* WHAT YOU HAVE TO DO *
There is one span to output from the data below: the lines starting at the line with "left shoulder: (264, 180)" and ending at the line with "right elbow: (330, 598)". Output it exactly, ends included, nothing more.
*-*-*
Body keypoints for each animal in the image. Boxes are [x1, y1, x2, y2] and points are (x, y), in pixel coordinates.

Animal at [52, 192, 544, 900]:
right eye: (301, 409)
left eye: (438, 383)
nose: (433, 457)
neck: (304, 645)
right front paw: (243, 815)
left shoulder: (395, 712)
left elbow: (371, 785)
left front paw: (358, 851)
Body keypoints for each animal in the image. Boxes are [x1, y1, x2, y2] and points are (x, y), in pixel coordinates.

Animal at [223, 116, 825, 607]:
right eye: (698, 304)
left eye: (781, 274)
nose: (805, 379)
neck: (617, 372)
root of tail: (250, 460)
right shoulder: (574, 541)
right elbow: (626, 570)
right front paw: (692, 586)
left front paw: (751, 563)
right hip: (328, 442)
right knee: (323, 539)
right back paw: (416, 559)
*-*-*
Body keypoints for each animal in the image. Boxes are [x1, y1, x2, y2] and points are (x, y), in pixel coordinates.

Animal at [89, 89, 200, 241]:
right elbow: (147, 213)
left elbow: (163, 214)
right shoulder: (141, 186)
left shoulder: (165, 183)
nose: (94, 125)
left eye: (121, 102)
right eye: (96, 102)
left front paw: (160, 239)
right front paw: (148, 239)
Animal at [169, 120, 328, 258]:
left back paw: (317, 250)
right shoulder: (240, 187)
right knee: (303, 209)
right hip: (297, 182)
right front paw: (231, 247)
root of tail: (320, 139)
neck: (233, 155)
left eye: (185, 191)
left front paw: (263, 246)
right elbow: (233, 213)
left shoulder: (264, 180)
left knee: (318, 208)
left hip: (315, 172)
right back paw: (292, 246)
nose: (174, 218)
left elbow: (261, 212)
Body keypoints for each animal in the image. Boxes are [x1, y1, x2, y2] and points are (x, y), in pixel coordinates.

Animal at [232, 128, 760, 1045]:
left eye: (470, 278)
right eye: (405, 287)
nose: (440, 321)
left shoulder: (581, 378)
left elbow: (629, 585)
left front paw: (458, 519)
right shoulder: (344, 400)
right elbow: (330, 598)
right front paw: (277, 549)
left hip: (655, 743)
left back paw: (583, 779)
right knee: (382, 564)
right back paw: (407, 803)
*-*-*
* OUTPUT OF THE TASK *
left shoulder: (264, 180)
left knee: (318, 208)
left hip: (315, 172)
right back paw: (292, 246)
nose: (174, 218)
left elbow: (261, 212)
Body keypoints for each animal in the image. Boxes are [x1, y1, x2, y2] and points are (x, y), in pixel coordinates.

Animal at [232, 128, 760, 1045]:
left eye: (470, 278)
right eye: (405, 287)
nose: (440, 321)
left shoulder: (581, 378)
left elbow: (629, 585)
left front paw: (458, 519)
right shoulder: (344, 400)
right elbow: (330, 598)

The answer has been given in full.